More often than not, it takes two people to connect two dots and an entire team to flesh the idea out. Brainstorming is an effective and proactive method of working on projects. Especially in the software industry. Since different people have different work processes, one person can see what someone else can not. Therefore, they can offer a different view of the same problem. Additionally, one train of thought can lead to another, which can lead to new ideas. A brainstorming session usually ends with several viable ideas. Then you should diligently research each one to decide on the best option.
It is crucial to know what your competition is up to in every aspect of their business. Such as marketing, business strategies, developmental processes, and even how they decide on new features. Studying what your competition does gives you insight into the market. Plus, how certain elements are performing. It is one of the easiest ways to identify trends in current markets. Hence, if your competition has released a new feature or improved existing processes, then you should look into the ‘why?’

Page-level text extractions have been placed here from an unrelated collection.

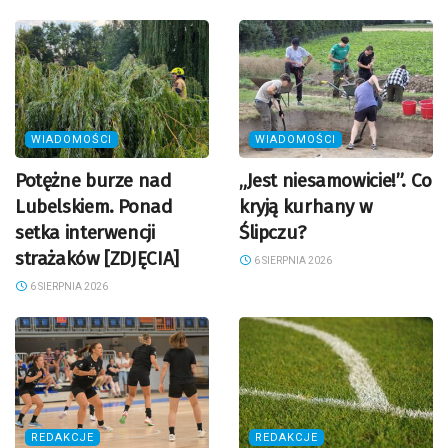
WIADOMOŚCI
WIADOMOŚCI
Potężne burze nad
„Jest niesamowicie!”. Co
Lubelskiem. Ponad
kryją kurhany w
setka interwencji
Ślipczu?
strażaków [ZDJĘCIA]
6 SIERPNIA 2026
6 SIERPNIA 2026
REDAKCJE
REDAKCJE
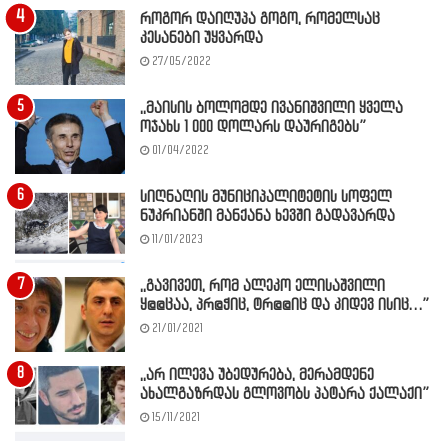
როგორ დაიღუპა გოგო, რომელსაც
კესანები უყვარდა
27/05/2022
,,მაისის ბოლომდე ივანიშვილი ყველა
ოჯახს 1 000 დოლარს დაურიგებს”
01/04/2022
სიღნაღის მუნიციპალიტეტის სოფელ
ნუკრიანში მანქანა ხევში გადავარდა
11/01/2023
,,გავივეთ, რომ ალეკო ელისაშვილი
ყ@@ცაა, პრ@ჭიც, ტრ@@იც და კიდევ ისიც…”
21/01/2021
,,არ ილევა უბედურება, მერამდენე
ახალგაზრდას გლოვობს პატარა ქალაქი”
15/11/2021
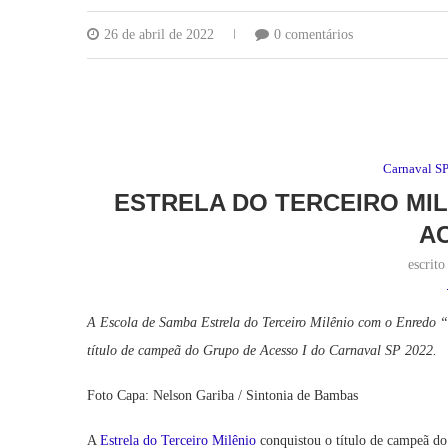
26 de abril de 2022
0 comentários
Carnaval S
ESTRELA DO TERCEIRO MIL
A
escrit
A Escola de Samba Estrela do Terceiro Milênio com o Enredo
“
título de campeã do Grupo de Acesso I do Carnaval SP 2022.
Foto Capa: Nelson Gariba / Sintonia de Bambas
A
Estrela do Terceiro Milênio
conquistou o título de campeã do 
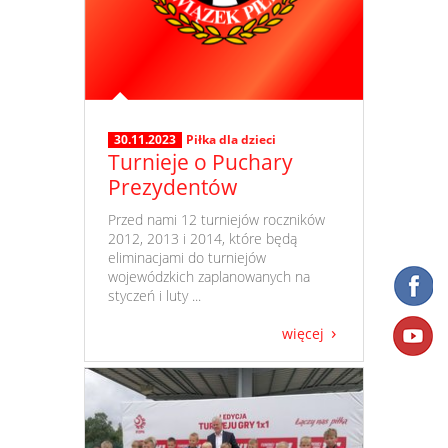
30.11.2023
Piłka dla dzieci
Turnieje o Puchary
Prezydentów
​ Przed nami 12 turniejów roczników
2012, 2013 i 2014, które będą
eliminacjami do turniejów
wojewódzkich zaplanowanych na
styczeń i luty ...
więcej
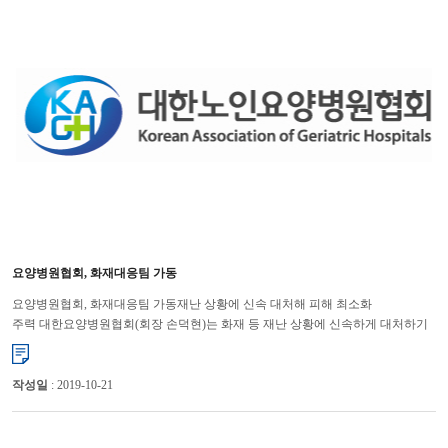
요양병원협회, 화재대응팀 가동
요양병원협회, 화재대응팀 가동재난 상황에 신속 대처해 피해 최소화
주력 대한요양병원협회(회장 손덕현)는 화재 등 재난 상황에 신속하게 대처하기
위해 화재대응팀을 운영할 계획이다. 대한요양병원협회는 17일 ...
작성일
: 2019-10-21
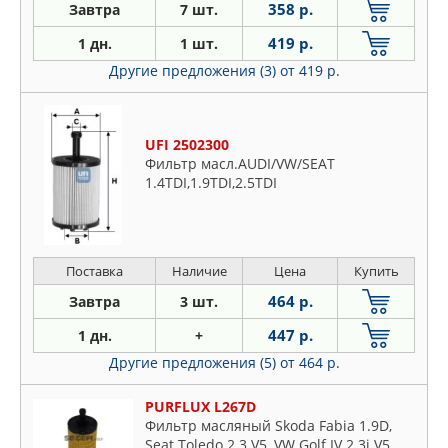
358 р.
Завтра
7 шт.
419 р.
1 дн.
1 шт.
Другие предложения (3)
от 419 р.
UFI 2502300
Фильтр масл.AUDI/VW/SEAT
1.4TDI,1.9TDI,2.5TDI
Поставка
Наличие
Цена
Купить
464 р.
Завтра
3 шт.
447 р.
1 дн.
+
Другие предложения (5)
от 464 р.
PURFLUX L267D
Фильтр масляный Skoda Fabia 1.9D,
Seat Toledo 2.3 V5, VW Golf IV 2.3i V5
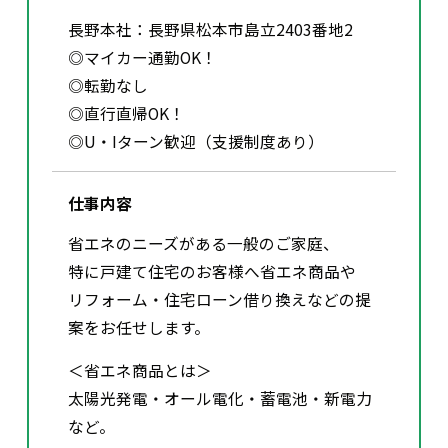
長野本社：長野県松本市島立2403番地2
◎マイカー通勤OK！
◎転勤なし
◎直行直帰OK！
◎U・Iターン歓迎（支援制度あり）
仕事内容
省エネのニーズがある一般のご家庭、
特に戸建て住宅のお客様へ省エネ商品や
リフォーム・住宅ローン借り換えなどの提
案をお任せします。
＜省エネ商品とは＞
太陽光発電・オール電化・蓄電池・新電力
など。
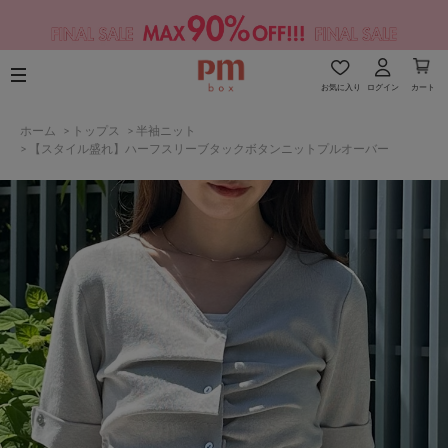
お気に入り
ログイン
カート
ホーム
>
トップス
>
半袖ニット
>
【スタイル盛れ】ハーフスリーブタックボタンニットプルオーバー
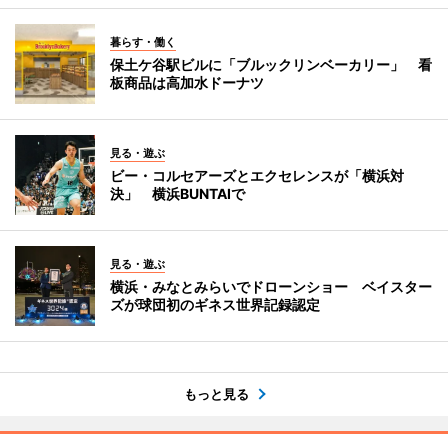
暮らす・働く
保土ケ谷駅ビルに「ブルックリンベーカリー」 看
板商品は高加水ドーナツ
見る・遊ぶ
ビー・コルセアーズとエクセレンスが「横浜対
決」 横浜BUNTAIで
見る・遊ぶ
横浜・みなとみらいでドローンショー ベイスター
ズが球団初のギネス世界記録認定
もっと見る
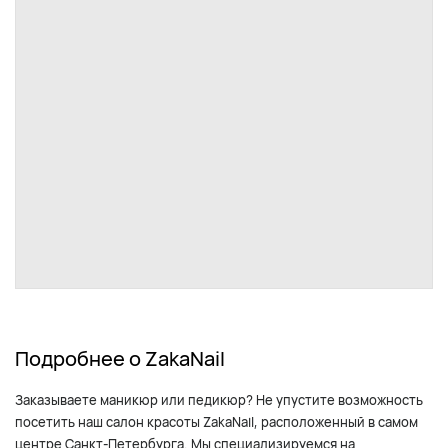
Подробнее о ZakaNail
Заказываете маникюр или педикюр? Не упустите возможность
посетить наш салон красоты ZakaNail, расположенный в самом
центре Санкт-Петербурга. Мы специализируемся на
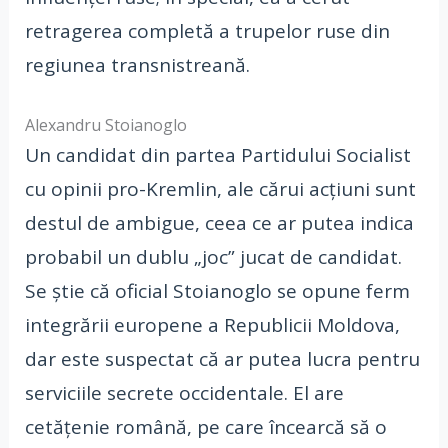
retragerea completă a trupelor ruse din
regiunea transnistreană.
Alexandru Stoianoglo
Un candidat din partea Partidului Socialist
cu opinii pro-Kremlin, ale cărui acțiuni sunt
destul de ambigue, ceea ce ar putea indica
probabil un dublu „joc” jucat de candidat.
Se știe că oficial Stoianoglo se opune ferm
integrării europene a Republicii Moldova,
dar este suspectat că ar putea lucra pentru
serviciile secrete occidentale. El are
cetățenie română, pe care încearcă să o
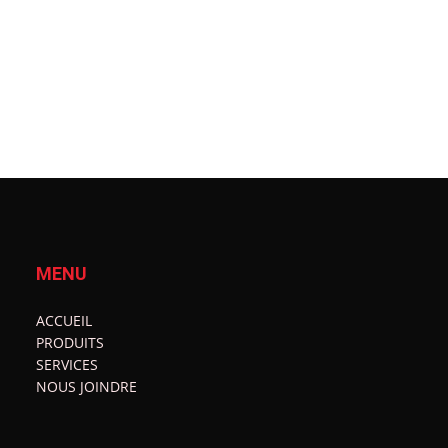
MENU
ACCUEIL
PRODUITS
SERVICES
NOUS JOINDRE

However, remember that you should do your research on the market and customer behavior. You should not depend solely on what your competitors are doing, since what works for them may not work for you in the same way.

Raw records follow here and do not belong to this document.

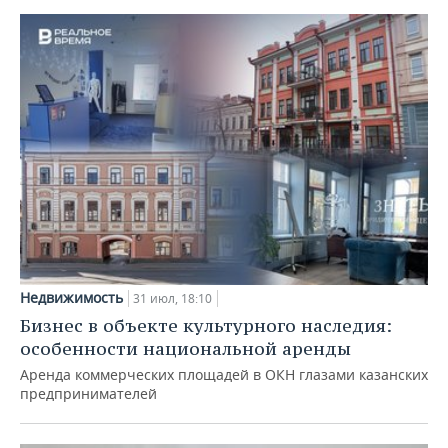
Недвижимость
31 июл, 18:10
Бизнес в объекте культурного наследия:
особенности национальной аренды
Аренда коммерческих площадей в ОКН глазами казанских
предпринимателей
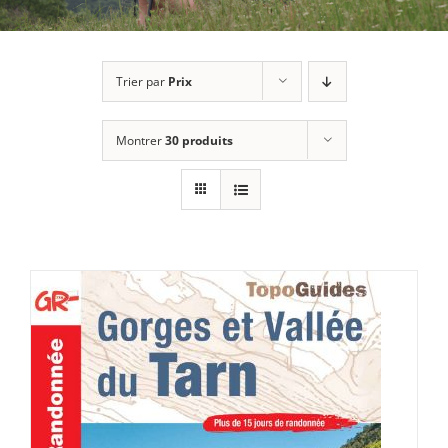
Trier par
Prix
Montrer
30 produits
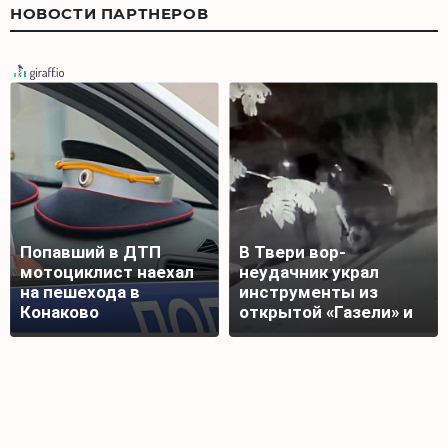
НОВОСТИ ПАРТНЕРОВ
Попавший в ДТП
В Твери вор-
мотоциклист наехал
неудачник украл
на пешехода в
инструменты из
Конаково
открытой «Газели» и
лишился добычи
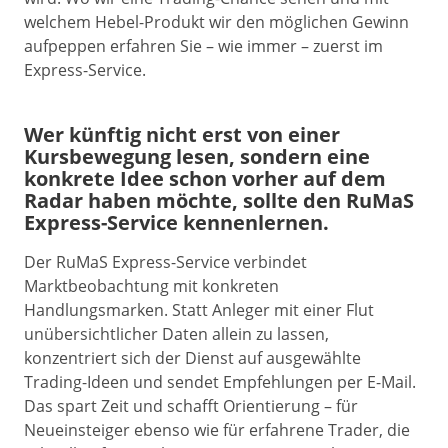
welchem Hebel-Produkt wir den möglichen Gewinn
aufpeppen erfahren Sie – wie immer – zuerst im
Express-Service.
Wer künftig nicht erst von einer
Kursbewegung lesen, sondern eine
konkrete Idee schon vorher auf dem
Radar haben möchte, sollte den RuMaS
Express-Service kennenlernen.
Der RuMaS Express-Service verbindet
Marktbeobachtung mit konkreten
Handlungsmarken. Statt Anleger mit einer Flut
unübersichtlicher Daten allein zu lassen,
konzentriert sich der Dienst auf ausgewählte
Trading-Ideen und sendet Empfehlungen per E-Mail.
Das spart Zeit und schafft Orientierung – für
Neueinsteiger ebenso wie für erfahrene Trader, die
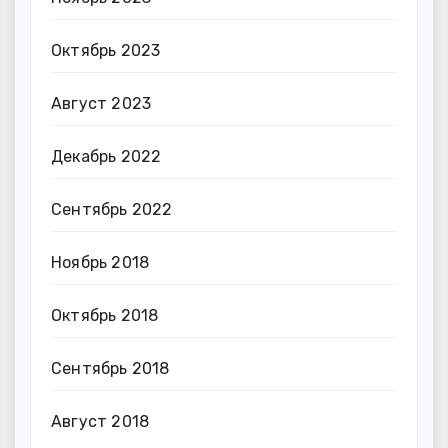
Октябрь 2023
Август 2023
Декабрь 2022
Сентябрь 2022
Ноябрь 2018
Октябрь 2018
Сентябрь 2018
Август 2018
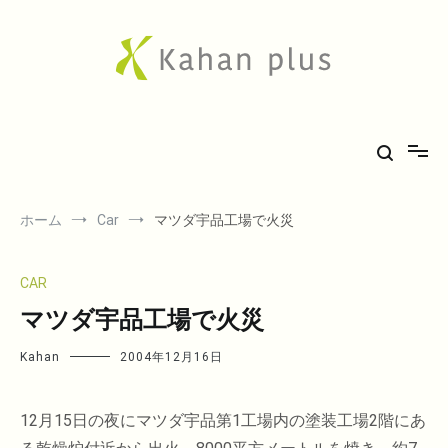
コ
ン
テ
ン
ツ
へ
Kahan plus
房総での気ままな田舎生活や、古刹巡礼の旅、音楽、希少車フィエスタ
ス
キ
のことなど。
ッ
プ
ホーム
Car
マツダ宇品工場で火災
CAR
マツダ宇品工場で火災
Kahan
2004年12月16日
12月15日の夜にマツダ宇品第1工場内の塗装工場2階にあ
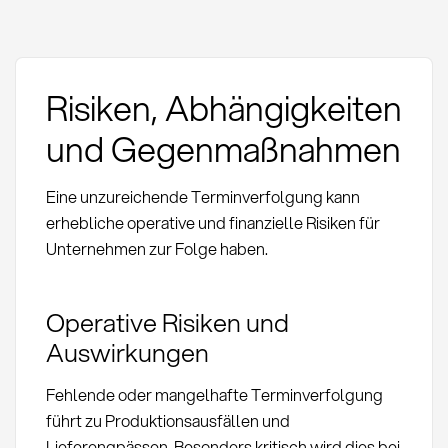
Risiken, Abhängigkeiten
und Gegenmaßnahmen
Eine unzureichende Terminverfolgung kann
erhebliche operative und finanzielle Risiken für
Unternehmen zur Folge haben.
Operative Risiken und
Auswirkungen
Fehlende oder mangelhafte Terminverfolgung
führt zu Produktionsausfällen und
Lieferengpässen. Besonders kritisch wird dies bei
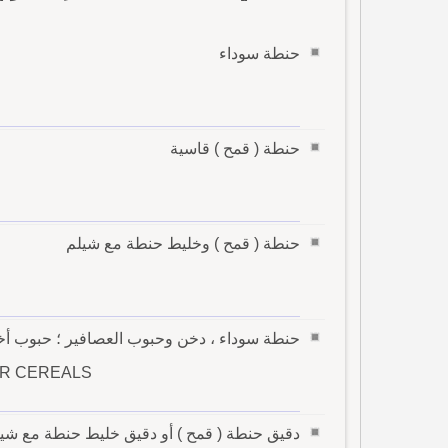
حنطة سوداء
حنطة ( قمح ) قاسية
حنطة ( قمح ) وخليط حنطة مع شيلم
حنطة سوداء ، دخن وحبوب العصافير ؛ حبوب أخ
ER CEREALS
دقيق حنطة ( قمح ) أو دقيق خليط حنطة مع شيل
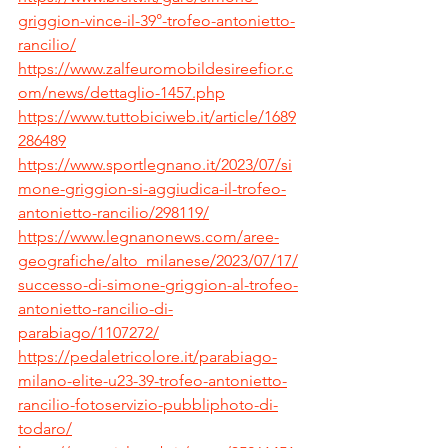
griggion-vince-il-39°-trofeo-antonietto-
rancilio/
https://www.zalfeuromobildesireefior.c
om/news/dettaglio-1457.php
https://www.tuttobiciweb.it/article/1689
286489
https://www.sportlegnano.it/2023/07/si
mone-griggion-si-aggiudica-il-trofeo-
antonietto-rancilio/298119/
https://www.legnanonews.com/aree-
geografiche/alto_milanese/2023/07/17/
successo-di-simone-griggion-al-trofeo-
antonietto-rancilio-di-
parabiago/1107272/
https://pedaletricolore.it/parabiago-
milano-elite-u23-39-trofeo-antonietto-
rancilio-fotoservizio-pubbliphoto-di-
todaro/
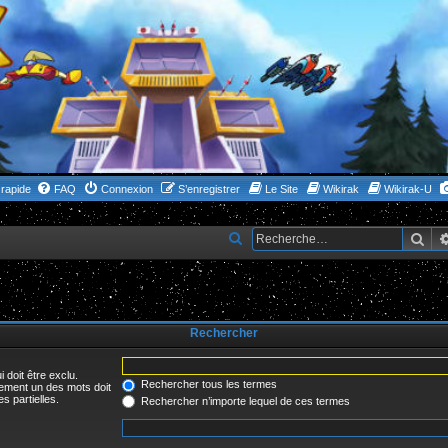
rapide
FAQ
Connexion
S’enregistrer
Le Site
Wikirak
Wikirak-U
Rec
R
e
c
h
Rechercher
e
r
 doit être exclu.
c
Rechercher tous les termes
uement un des mots doit
s partielles.
Rechercher n’importe lequel de ces termes
h
e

Read More: How to do Competitive Analysis in SaaS?
4. Improving existing features
While perfection is impossible, you can still improve what you have already put out on the market. It can include eliminating glitches and bugs, improving performance and accuracy, or streamlining the process. You make improvements to boost frequency or adoption rates. Improving frequency refers to the enhancement of a feature that has potential but is undervalued by its users. We made adoption improvements to features that have a low customer attraction rate.
While imposing existing features, you must keep in mind that customers may not like certain changes. Either because they got used to the previous version, or they find it hard to navigate. In most cases, customers get over the initial reluctance and get used to the new version. However, that may not be the case for all improvements.

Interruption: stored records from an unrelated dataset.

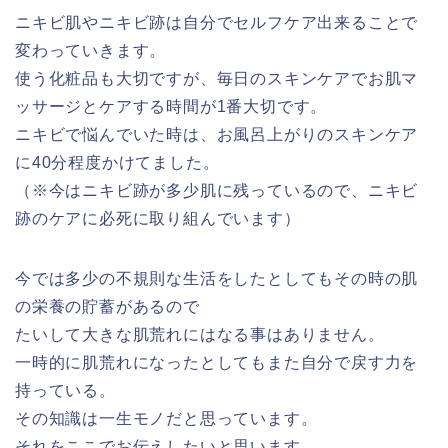
ニキビ肌やニキビ跡は自分でセルフケア出来ることで
変わっていきます。
使う化粧品も大切ですが、毎日のスキンケアでお肌マ
ッサージとケアする時間が1番大切です。
ニキビで悩んでいた時は、お風呂上がりのスキンケア
に40分程度かけてました。
（※今はニキビ跡が多少肌に残っているので、ニキビ
跡のケアに必死に取り組んでいます）
今では多少の不規則な生活をしたとしてもその時の肌
の栄養の貯蓄があるので
たいして大きな肌荒れにはなる事はありません。
一時的に肌荒れになったとしてもまた自分で戻す力を
持っている。
その知識は一生モノだと思っています。
それをここでお伝えしたいと思います。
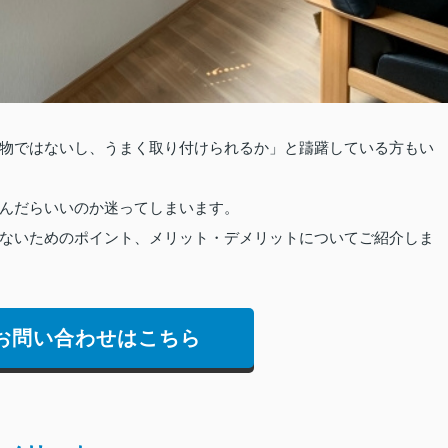
物ではないし、うまく取り付けられるか」と躊躇している方もい
んだらいいのか迷ってしまいます。
ないためのポイント、メリット・デメリットについてご紹介しま
お問い合わせはこちら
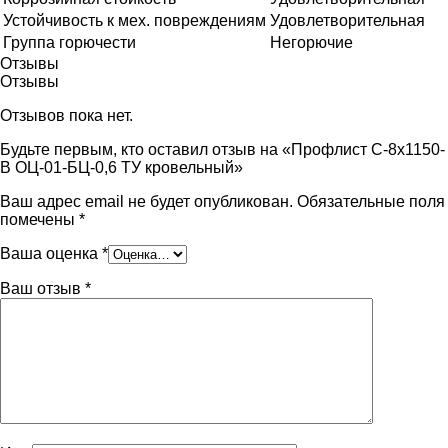
Устойчивость к мех. повреждениям
Удовлетворительная
Группа горючести
Негорючие
Отзывы
Отзывы
Отзывов пока нет.
Будьте первым, кто оставил отзыв на «Профлист С-8х1150-
B ОЦ-01-БЦ-0,6 ТУ кровельный»
Ваш адрес email не будет опубликован.
Обязательные поля
помечены
*
Ваша оценка
*
Ваш отзыв
*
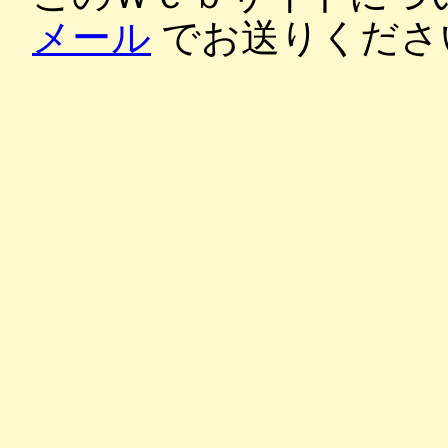
メール
でお送りくださ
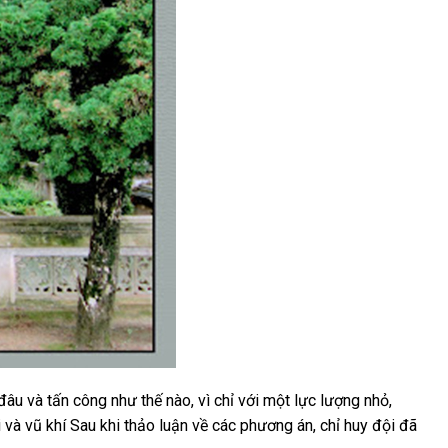
đâu và tấn công như thế nào, vì chỉ với một lực lượng nhỏ,
i và vũ khí Sau khi thảo luận về các phương án, chỉ huy đội đã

Factors that you should account for when weighing new features:
It is the highest-ranking factor when it comes to adding new features. You should always consider what the market and costumes want. It is your customers who ultimately determine if your products succeed in the market. By adding superficial features, you are diluting your product’s perceived value. You should always develop features that contribute to the solution your product is solving. If your features are there to look good, users will know. Moreover, you will know what your customers want when you interact with them. Companies that include consumers in their development process often see the best results. By analyzing consumer feedback, you can identify areas you are lacking in and what elements are working well.
Software products get feedback in the thousands, with each user requesting specific features or improvements in certain parts. While all feedback is good feedback, you can not develop all the features your users ask of you. It is impossible to do so, plus not all features are viable. When you are looking for new parures to add, you need to predict two things. One, how many people will use it? Two, how often will these people use it? You should spend resources on features that are used by most of your target demographic most of the time. By ensuring high-frequency usage of the feature, you are justifying the time and resources that you have invested in the feature’s development.
3. Complexity and explainable
Most software products are complex since we create them for niche industries or sectors. Or consumers may find it hard to use the product for the first time. Think of it like this: you use new social media for the first time. There will be a bit of confusion and a learning curve. Plus, every time developers add new features, you need to understand them before you can use them. In the case of software products, you should be able to explain the feature, its uses, and processes to your audience. How would you do it? Through a blog, a video tutorial, or a tweet. Different features will have different levels of complexity that you need to educate your audiences about. Because if they do not understand, they will not use it.
4. Positioning and value
Here, positioning refers to the strength of your product in the market. Every business has a spot in the industry. The features you add to your product affect the company’s position, hence, add features that either solidify your position or boost it. If your features do not support your values, customers will not use them since it diminishes your stand. You do not want to contradict your company values or cloud your market communication.
Moreover, your new features should have a positive impact on your customers. The higher the impact, the better your product will perform. The best features make it hard for customers to remember what life was like before the feature. Because if you do not adapt to your consumers, they will replace you.